Having been with MTDC for 15 years, the last eight as its CEO, Halim, as he prefers to be called, has seen up close how hard and long the journey to success is for the entrepreneurs they fund and help grow through market access and capacity development programmes.
But today, he is bothered by the hype created around the concept of the unicorn startup. Specifically because it seems to be creating this notion that success can be fast-tracked and can be delivered to your feet by acquiring non paying users – while basking in a series of press conferences, media interviews and speaking at conferences.
The reality is the total opposite with success often taking more than a decade worth of hard work and built on many small steps forward. And startups could probably learn a lot from the slow and steady determination shown by traditional entrepreneurs who just roll up sleeves and start building bit by bit and with nary a journalist in sight or press conference given or full of complains about how large companies are taking advantage of them.
The latter was what a startup recently groused about.
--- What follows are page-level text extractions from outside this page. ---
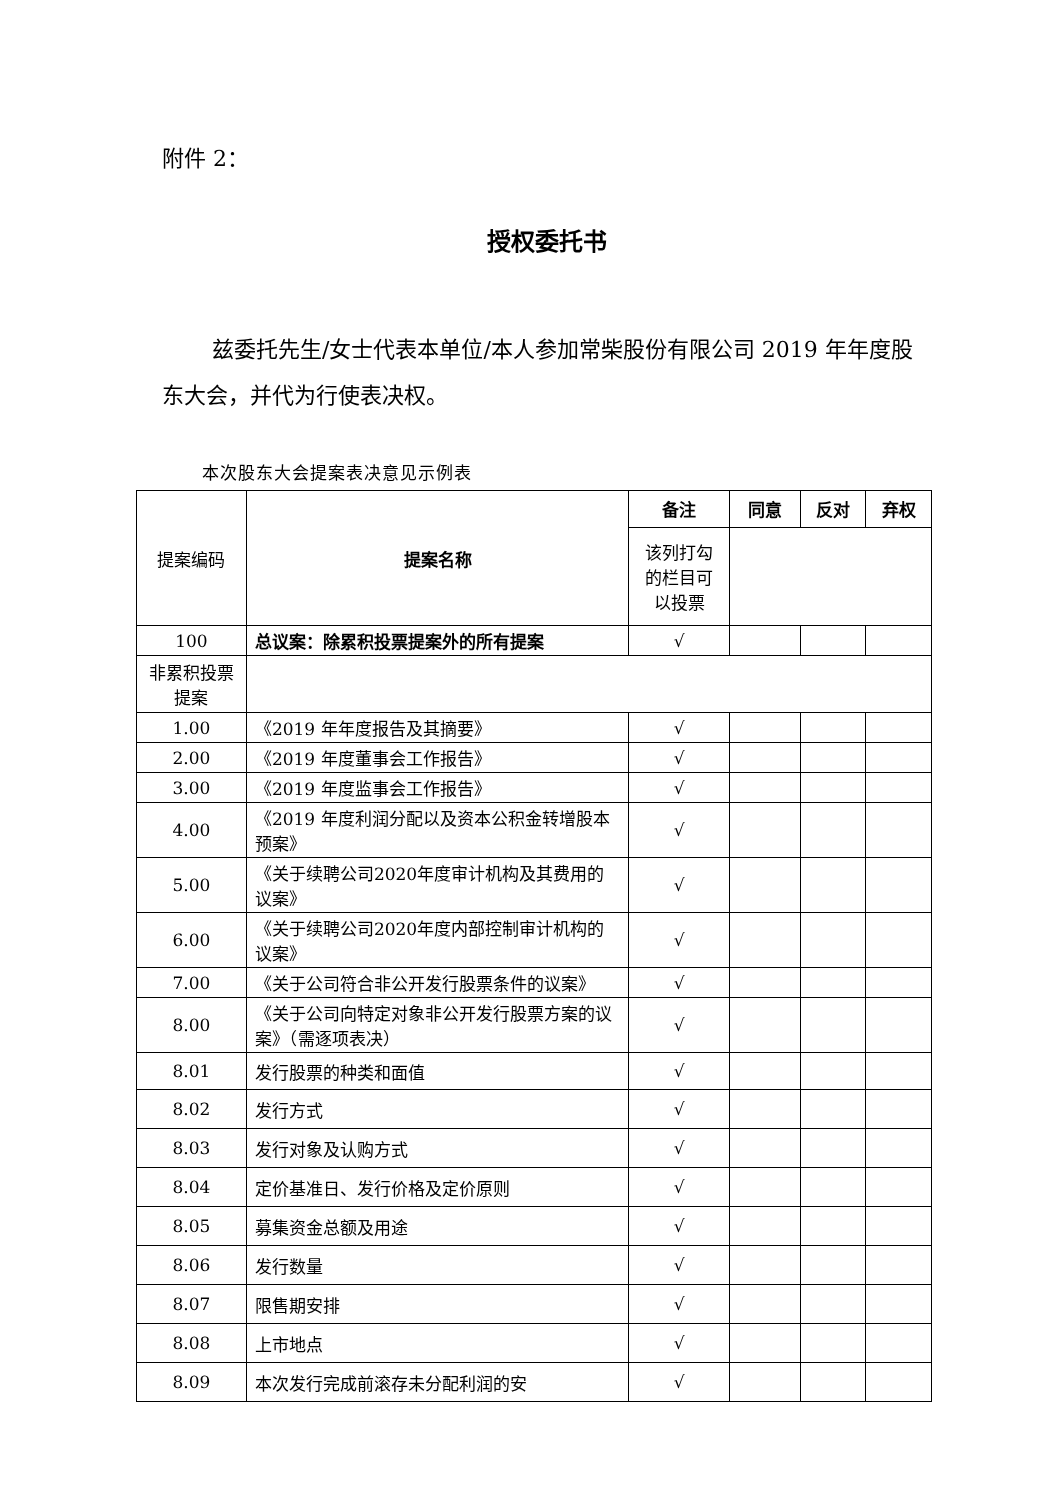附件 2：
授权委托书
兹委托先生/女士代表本单位/本人参加常柴股份有限公司 2019 年年度股东大会，并代为行使表决权。
本次股东大会提案表决意见示例表
| 提案编码 | 提案名称 | 备注 | 同意 | 反对 | 弃权 |
| | | 该列打勾的栏目可以投票 | | | |
| 100 | 总议案：除累积投票提案外的所有提案 | √ | | | |
| 非累积投票提案 | | | | | |
| 1.00 | 《2019 年年度报告及其摘要》 | √ | | | |
| 2.00 | 《2019 年度董事会工作报告》 | √ | | | |
| 3.00 | 《2019 年度监事会工作报告》 | √ | | | |
| 4.00 | 《2019 年度利润分配以及资本公积金转增股本预案》 | √ | | | |
| 5.00 | 《关于续聘公司2020年度审计机构及其费用的议案》 | √ | | | |
| 6.00 | 《关于续聘公司2020年度内部控制审计机构的议案》 | √ | | | |
| 7.00 | 《关于公司符合非公开发行股票条件的议案》 | √ | | | |
| 8.00 | 《关于公司向特定对象非公开发行股票方案的议案》（需逐项表决） | √ | | | |
| 8.01 | 发行股票的种类和面值 | √ | | | |
| 8.02 | 发行方式 | √ | | | |
| 8.03 | 发行对象及认购方式 | √ | | | |
| 8.04 | 定价基准日、发行价格及定价原则 | √ | | | |
| 8.05 | 募集资金总额及用途 | √ | | | |
| 8.06 | 发行数量 | √ | | | |
| 8.07 | 限售期安排 | √ | | | |
| 8.08 | 上市地点 | √ | | | |
| 8.09 | 本次发行完成前滚存未分配利润的安 | √ | | | |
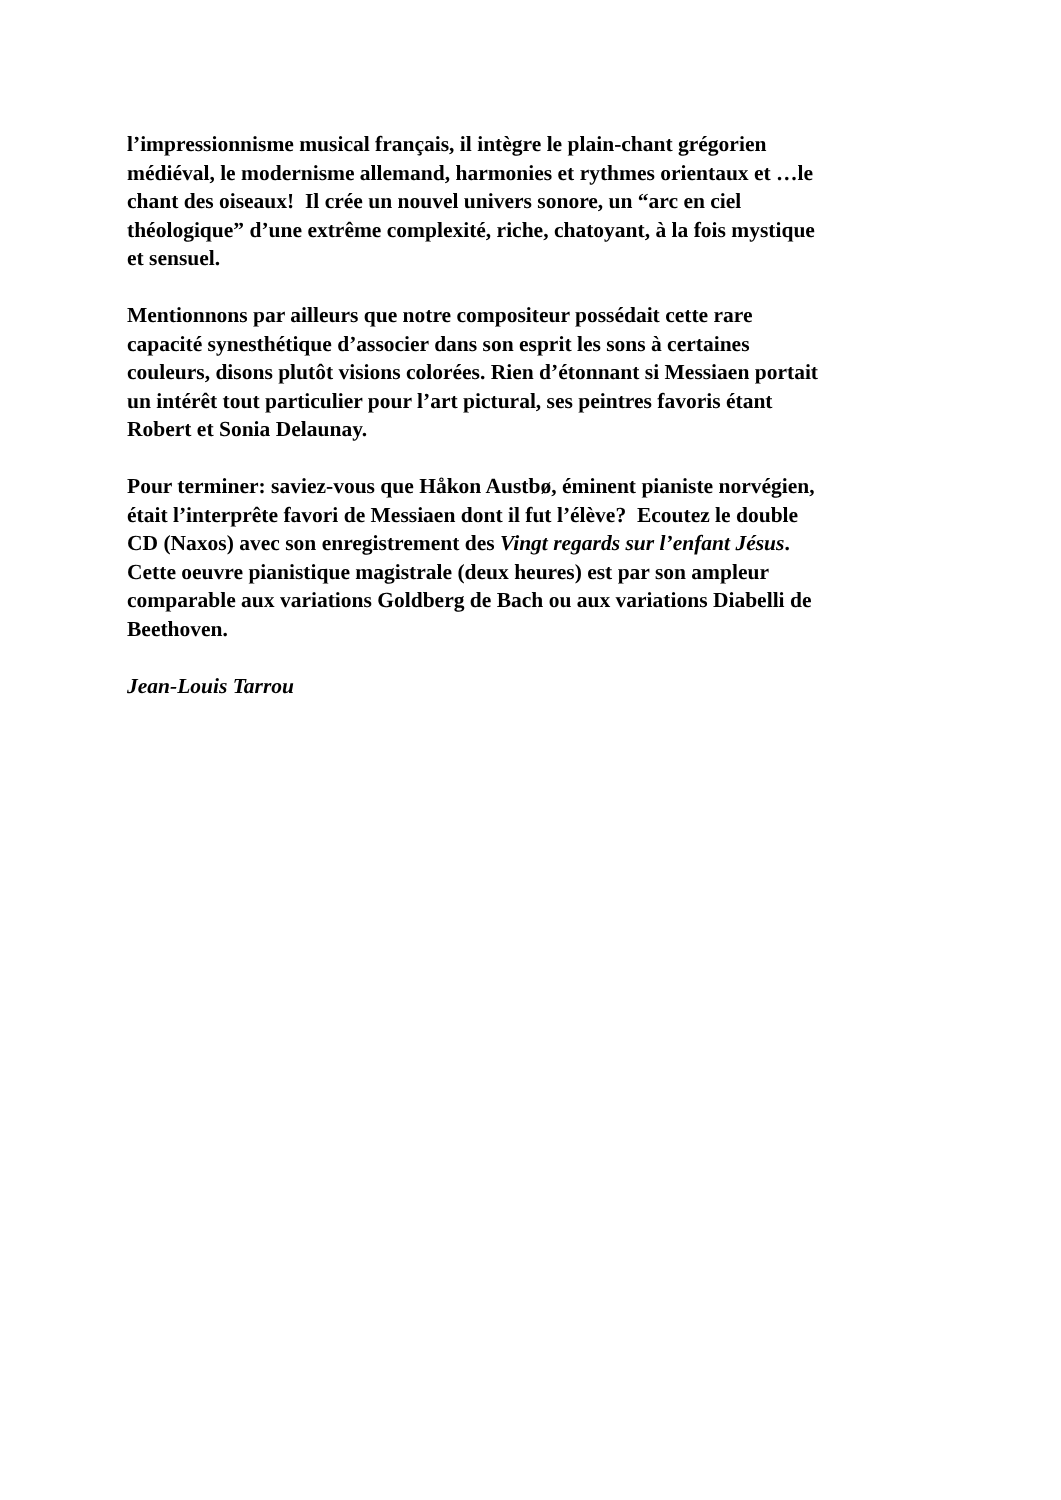l’impressionnisme musical français, il intègre le plain-chant grégorien
médiéval, le modernisme allemand, harmonies et rythmes orientaux et …le
chant des oiseaux! Il crée un nouvel univers sonore, un “arc en ciel
théologique” d’une extrême complexité, riche, chatoyant, à la fois mystique
et sensuel.
Mentionnons par ailleurs que notre compositeur possédait cette rare
capacité synesthétique d’associer dans son esprit les sons à certaines
couleurs, disons plutôt visions colorées. Rien d’étonnant si Messiaen portait
un intérêt tout particulier pour l’art pictural, ses peintres favoris étant
Robert et Sonia Delaunay.
Pour terminer: saviez-vous que Håkon Austbø, éminent pianiste norvégien,
était l’interprête favori de Messiaen dont il fut l’élève? Ecoutez le double
CD (Naxos) avec son enregistrement des Vingt regards sur l’enfant Jésus.
Cette oeuvre pianistique magistrale (deux heures) est par son ampleur
comparable aux variations Goldberg de Bach ou aux variations Diabelli de
Beethoven.
Jean-Louis Tarrou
They faced a situation where a large company did not want to pay for their service but were willing to let the startup use them as a reference.
It is common to hear startups complain of this. But I got news for them. It’s not new. Ask any of the pioneers of the dot com era from the late 1990s on and you will hear the same thing.
And it’s not just the large companies. Even a smaller companies will do this. A media company back in 2001 negotiated for a dot com, as startups were known then, to build their Content Management System (CMS), in exchange for giving them credit on their site, ad space and using them as a reference customer. This went on for over five years!
Startup founders just have to grit their teeth and deal with it and stop feeling like it's a situation only they face. The journey is hard enough without some of them starting to form a belief that everyone is against them.
Even when you have moral support from the highest levels, it doesn’t translate to succees. A senior banking executive told me he will ignore emails from startups that talk about how the central bank, known as Bank Negara Malaysia, and the Securities Commission of Malaysia, are supportive of them and urge banks to partner with them. Drop that line, fintechs!
And with that, let me end my penultimate column for the year and wish all those celebrating Christmas, a Merry Christmas and to the rest of us, an extended weekend as Christmas falls on a Sunday. Watch out next week for DNA’s Fave 5, where all of the editorial team recollect their top five stories of the year and why those five stand out for them. I will get the ball rolling.
Have a restful weekend and productive week after.